Святослав молча оценивающим взглядом проходится по мне, а я играю дурочку, налегая на еду, и будто не замечая этого. Наконец, он отвечает:
–Здесь есть довольно неплохой, большой парк. Если ты захочешь, мы можем там прогуляться. Но я хотел пригласить тебя на пару мероприятий.
И снова я использую свой прием:
–Ты знаешь, мне неловко там. Сперва я думала, что стану центром всеобщего внимания– все будут смотреть, осуждать, обсуждать. А потом увидела, что наоборот– никому особо и не интересна, и я не знаю, что задело меня больше– глупо улыбаясь, размахиваю перед собой вилкой.
Святослав лишь ухмыляется такой моей болтливости и непосредственности, но, кажется, заглатывает удочку:
–Поверь, там большинство – с такими же мыслями. Именно поэтому они щеголяют перед друг другом всем, чем могут, ведут себя как пафосные снобы. Они боятся не меньше твоего, что найдется кто-то, кто скажет– а что вот он здесь делает?
Так, молодец, Лера. Первый шаг сделан и, вроде, довольно успешно.
–А ты? Мне кажется, ты так не думаешь? – осторожно продолжаю я– Я видела, как ты себя ведёшь, для тебя такие мероприятия в порядке вещей, ты там– как рыба в воде, не так ли?

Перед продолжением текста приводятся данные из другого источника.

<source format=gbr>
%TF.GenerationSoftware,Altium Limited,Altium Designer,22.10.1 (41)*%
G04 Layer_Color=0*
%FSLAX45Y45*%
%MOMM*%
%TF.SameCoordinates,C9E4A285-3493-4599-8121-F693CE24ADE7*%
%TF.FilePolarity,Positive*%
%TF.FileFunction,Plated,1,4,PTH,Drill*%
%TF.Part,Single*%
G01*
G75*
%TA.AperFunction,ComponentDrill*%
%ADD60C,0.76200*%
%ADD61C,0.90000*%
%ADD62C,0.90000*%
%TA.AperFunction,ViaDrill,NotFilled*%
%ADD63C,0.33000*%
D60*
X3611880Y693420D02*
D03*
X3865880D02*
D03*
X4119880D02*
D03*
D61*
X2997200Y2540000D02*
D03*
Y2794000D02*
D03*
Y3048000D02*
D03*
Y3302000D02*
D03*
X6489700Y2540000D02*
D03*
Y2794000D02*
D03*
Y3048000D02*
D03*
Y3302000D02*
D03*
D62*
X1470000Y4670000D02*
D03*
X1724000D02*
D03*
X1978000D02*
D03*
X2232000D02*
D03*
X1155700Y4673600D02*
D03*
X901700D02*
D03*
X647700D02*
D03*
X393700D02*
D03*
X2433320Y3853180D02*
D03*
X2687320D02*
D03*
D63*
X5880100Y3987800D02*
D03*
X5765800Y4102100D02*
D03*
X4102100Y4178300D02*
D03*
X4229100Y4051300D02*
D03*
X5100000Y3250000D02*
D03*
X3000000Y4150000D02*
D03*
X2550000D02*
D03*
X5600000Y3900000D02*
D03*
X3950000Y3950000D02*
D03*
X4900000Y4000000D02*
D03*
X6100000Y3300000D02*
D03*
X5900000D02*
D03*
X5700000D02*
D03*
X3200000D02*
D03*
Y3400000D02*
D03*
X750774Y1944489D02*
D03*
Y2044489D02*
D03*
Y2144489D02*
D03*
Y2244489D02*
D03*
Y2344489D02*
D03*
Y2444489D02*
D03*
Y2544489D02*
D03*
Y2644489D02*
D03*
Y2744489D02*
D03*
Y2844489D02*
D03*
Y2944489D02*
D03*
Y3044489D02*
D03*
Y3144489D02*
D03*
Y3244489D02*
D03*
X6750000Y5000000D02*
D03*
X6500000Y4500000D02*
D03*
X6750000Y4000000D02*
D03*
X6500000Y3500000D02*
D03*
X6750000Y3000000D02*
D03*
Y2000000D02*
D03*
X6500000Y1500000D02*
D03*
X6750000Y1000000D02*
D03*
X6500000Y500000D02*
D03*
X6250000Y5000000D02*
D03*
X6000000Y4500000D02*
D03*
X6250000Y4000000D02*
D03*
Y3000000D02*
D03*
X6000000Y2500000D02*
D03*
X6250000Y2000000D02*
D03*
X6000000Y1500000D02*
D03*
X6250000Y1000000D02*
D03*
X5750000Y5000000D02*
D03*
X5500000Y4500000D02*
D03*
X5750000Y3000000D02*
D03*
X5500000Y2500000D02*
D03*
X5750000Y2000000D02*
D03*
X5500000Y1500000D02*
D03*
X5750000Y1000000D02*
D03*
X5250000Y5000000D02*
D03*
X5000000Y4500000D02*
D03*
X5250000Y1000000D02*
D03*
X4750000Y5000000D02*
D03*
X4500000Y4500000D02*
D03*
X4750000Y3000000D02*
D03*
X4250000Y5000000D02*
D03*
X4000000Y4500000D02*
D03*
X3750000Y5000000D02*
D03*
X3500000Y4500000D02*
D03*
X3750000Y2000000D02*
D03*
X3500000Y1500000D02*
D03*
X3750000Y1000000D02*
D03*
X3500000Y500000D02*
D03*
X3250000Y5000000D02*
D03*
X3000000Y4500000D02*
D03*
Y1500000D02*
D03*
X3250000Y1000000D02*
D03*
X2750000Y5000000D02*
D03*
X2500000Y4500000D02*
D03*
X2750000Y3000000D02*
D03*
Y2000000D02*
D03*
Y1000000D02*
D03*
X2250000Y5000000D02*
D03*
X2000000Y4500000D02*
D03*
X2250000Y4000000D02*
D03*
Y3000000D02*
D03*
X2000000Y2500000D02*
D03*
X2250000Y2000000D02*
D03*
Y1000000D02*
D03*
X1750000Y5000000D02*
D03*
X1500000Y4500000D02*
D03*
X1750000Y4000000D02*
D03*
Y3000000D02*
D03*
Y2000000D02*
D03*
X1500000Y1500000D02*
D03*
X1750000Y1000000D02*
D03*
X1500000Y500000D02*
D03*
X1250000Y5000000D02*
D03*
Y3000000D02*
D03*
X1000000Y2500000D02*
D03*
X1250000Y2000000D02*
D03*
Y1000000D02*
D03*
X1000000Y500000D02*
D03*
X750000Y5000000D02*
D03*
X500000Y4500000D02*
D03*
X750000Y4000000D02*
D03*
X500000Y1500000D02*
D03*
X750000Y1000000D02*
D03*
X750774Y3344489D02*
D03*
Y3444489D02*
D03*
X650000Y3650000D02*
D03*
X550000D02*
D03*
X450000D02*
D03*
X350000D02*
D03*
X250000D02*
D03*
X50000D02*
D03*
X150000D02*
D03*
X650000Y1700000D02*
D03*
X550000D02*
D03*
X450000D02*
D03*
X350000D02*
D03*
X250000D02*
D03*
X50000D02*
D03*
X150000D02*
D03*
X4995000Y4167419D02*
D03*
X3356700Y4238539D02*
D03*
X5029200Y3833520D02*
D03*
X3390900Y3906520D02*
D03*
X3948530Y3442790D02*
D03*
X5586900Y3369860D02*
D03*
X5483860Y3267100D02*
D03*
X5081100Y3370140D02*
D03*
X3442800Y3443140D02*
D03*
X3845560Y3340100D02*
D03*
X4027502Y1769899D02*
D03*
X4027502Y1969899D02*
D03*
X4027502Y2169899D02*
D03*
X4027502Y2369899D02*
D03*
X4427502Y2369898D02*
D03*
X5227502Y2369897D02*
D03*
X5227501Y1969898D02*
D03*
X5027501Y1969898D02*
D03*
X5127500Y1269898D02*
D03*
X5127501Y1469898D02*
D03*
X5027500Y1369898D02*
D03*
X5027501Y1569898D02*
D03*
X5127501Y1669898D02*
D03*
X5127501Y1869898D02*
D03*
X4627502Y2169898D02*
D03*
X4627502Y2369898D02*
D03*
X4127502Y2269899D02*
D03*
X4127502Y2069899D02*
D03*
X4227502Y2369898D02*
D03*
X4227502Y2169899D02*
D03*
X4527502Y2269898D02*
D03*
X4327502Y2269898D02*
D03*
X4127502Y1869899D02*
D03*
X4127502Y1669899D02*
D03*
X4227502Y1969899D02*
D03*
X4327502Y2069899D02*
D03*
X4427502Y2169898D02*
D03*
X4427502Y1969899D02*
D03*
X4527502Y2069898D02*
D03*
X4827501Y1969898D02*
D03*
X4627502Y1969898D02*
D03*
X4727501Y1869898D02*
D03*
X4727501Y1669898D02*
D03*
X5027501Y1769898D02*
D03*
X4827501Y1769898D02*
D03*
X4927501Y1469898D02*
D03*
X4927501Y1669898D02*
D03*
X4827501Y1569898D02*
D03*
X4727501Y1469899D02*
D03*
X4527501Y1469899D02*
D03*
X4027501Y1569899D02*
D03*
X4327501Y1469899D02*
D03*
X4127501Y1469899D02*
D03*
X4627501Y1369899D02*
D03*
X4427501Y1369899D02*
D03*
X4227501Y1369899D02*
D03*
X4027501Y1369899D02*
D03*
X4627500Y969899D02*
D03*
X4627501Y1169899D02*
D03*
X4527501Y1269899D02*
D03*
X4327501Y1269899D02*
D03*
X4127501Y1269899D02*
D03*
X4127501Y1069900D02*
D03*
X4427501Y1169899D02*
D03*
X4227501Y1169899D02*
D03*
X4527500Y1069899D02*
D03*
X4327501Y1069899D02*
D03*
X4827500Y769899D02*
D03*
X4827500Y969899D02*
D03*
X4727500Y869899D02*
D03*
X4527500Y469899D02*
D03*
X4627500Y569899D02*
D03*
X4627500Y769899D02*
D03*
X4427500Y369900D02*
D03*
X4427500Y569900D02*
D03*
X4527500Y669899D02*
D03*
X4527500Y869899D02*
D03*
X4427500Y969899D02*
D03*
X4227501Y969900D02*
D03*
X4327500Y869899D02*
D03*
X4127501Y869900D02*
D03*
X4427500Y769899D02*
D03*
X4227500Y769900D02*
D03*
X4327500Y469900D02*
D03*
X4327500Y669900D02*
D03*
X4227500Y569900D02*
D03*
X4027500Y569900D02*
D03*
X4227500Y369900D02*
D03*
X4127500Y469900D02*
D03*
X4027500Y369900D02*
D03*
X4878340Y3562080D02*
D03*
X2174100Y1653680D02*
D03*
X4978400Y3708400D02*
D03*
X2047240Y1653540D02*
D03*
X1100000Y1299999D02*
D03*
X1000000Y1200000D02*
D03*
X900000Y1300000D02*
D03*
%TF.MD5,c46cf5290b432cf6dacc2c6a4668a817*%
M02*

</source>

Глупо улыбаясь, я покачиваю вилкой, и тут же морщусь от боли– мою другую руку, что лежит на столе, смял своей здоровой лапищей Соболев:
–Какую игру ты задумала, Талова? Что происходит, чёрт побери?!– его глаза буравят меня так обжигающе, что, кажется, прожгут дыру насквозь. Вот и " втерлась в доверие", меньше минуты...

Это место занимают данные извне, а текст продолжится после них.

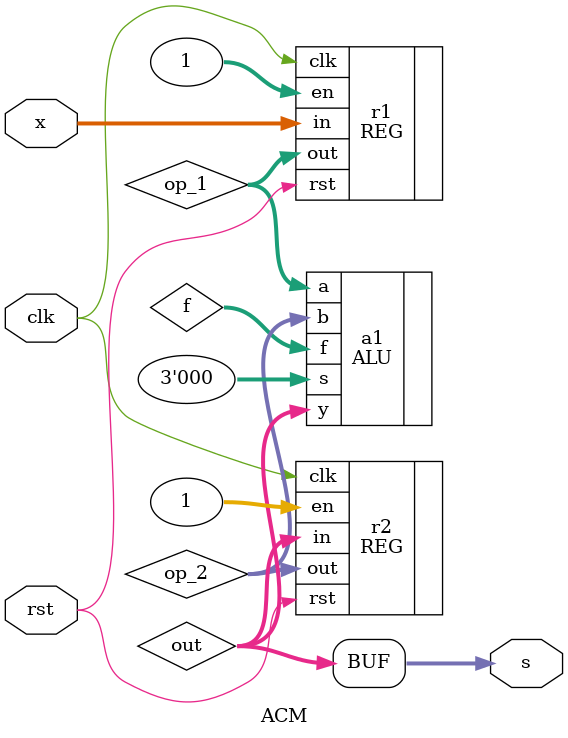
<source format=v>
`timescale 1ns / 1ps


module ACM(
    input [5:0] x,
    input rst,
    input clk,
    output [5:0] s
    );
    wire [5:0]op_1,op_2,out;
    wire [2:0]f;
    assign s=out;
    REG r1(.in(x),.en(1),.rst(rst),.clk(clk),.out(op_1));
    REG r2(.in(out),.en(1),.rst(rst),.clk(clk),.out(op_2));
    ALU a1(.s(3'b000),.a(op_1),.b(op_2),.y(out),.f(f));
endmodule

</source>
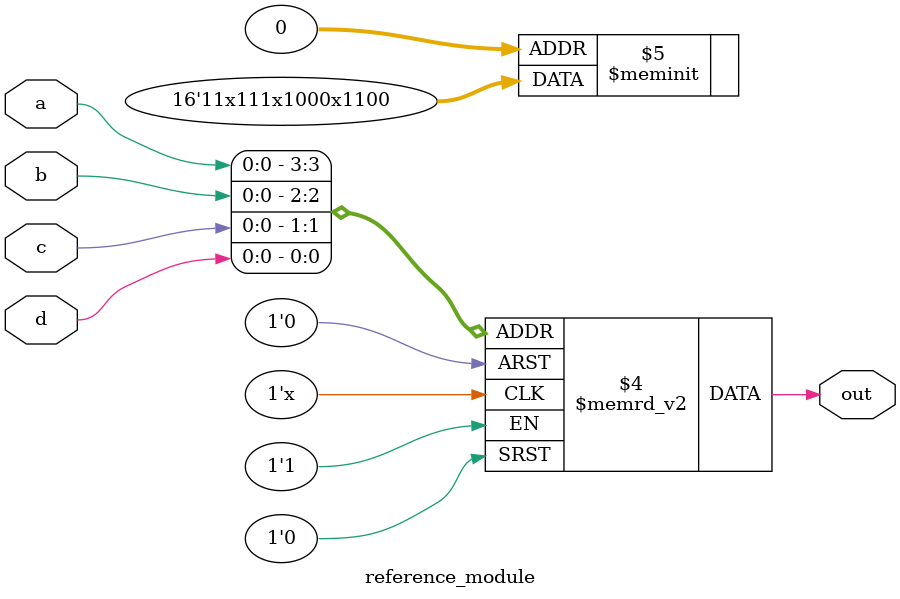
<source format=sv>
module reference_module (
	input a, 
	input b,
	input c,
	input d,
	output reg out
);
	
    always @(*) begin
        case({a,b,c,d})
            4'h0: out = 0;
            4'h1: out = 0;
            4'h3: out = 1;
            4'h2: out = 1;
            4'h4: out = 1'bx;
            4'h5: out = 0;
            4'h7: out = 0;
            4'h6: out = 0;
            4'hc: out = 1;
            4'hd: out = 1'bx;
            4'hf: out = 1;
            4'he: out = 1;
            4'h8: out = 1;
            4'h9: out = 1'bx;
            4'hb: out = 1;
            4'ha: out = 1;
        endcase
    end
endmodule

</source>
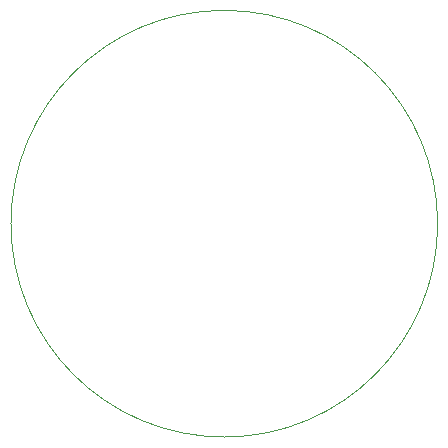
<source format=gbr>
%TF.GenerationSoftware,KiCad,Pcbnew,5.1.7+dfsg1-1~bpo10+1*%
%TF.CreationDate,Date%
%TF.ProjectId,osw-light,6f73772d-6c69-4676-9874-2e6b69636164,3.1*%
%TF.SameCoordinates,Original*%
%TF.FileFunction,Profile,NP*%
%FSLAX46Y46*%
G04 Gerber Fmt 4.6, Leading zero omitted, Abs format (unit mm)*
G04 Created by KiCad*
%MOMM*%
%LPD*%
G01*
G04 APERTURE LIST*
%TA.AperFunction,Profile*%
%ADD10C,0.050000*%
%TD*%
G04 APERTURE END LIST*
D10*
X94262597Y-101600000D02*
G75*
G02*
X76200000Y-119662597I-18062597J0D01*
G01*
X76200000Y-119662597D02*
G75*
G02*
X58137403Y-101600000I0J18062597D01*
G01*
X58137403Y-101600000D02*
G75*
G02*
X76200000Y-83537403I18062597J0D01*
G01*
X76200000Y-83537403D02*
G75*
G02*
X94262597Y-101600000I0J-18062597D01*
G01*
M02*

</source>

Но то ли упрямство, то ли неясная бравада заставляют меня играть дальше. Опустив глаза, тихо бросаю:
–Та сам сказал– перемирие. Я пытаюсь его поддержать. И ... мне больно– кошусь я на руку.
Он тут же убирает руку, не сводя с меня взгляда. Затем кивает, сухо бросив " извини".
Я не могу понять, поверил ли он. Да и как может быть, что жертва становится равной похитителю, втирается в доверие– эта мысль свербит на задворках сознания. Но тут же ей возражает другая моя сторона– а Роксолана? Из пленницы и жертвы стала любимой и единственной, женой и правительницей.
Истерический смешок вылетает из моих губ прежде, чем я успеваю заметить– ну надо же, может, я историей увлекалась? Иначе отчего почти все, что вспоминается, связано с нею.
–Лера, прости, я виноват,– удивляет вдруг меня Святослав, и я вспоминаю, что он все ещё наблюдает за мной– Я не должен был себя так вести, просто...– я вижу, как работают желваки на его лице, но он молчит.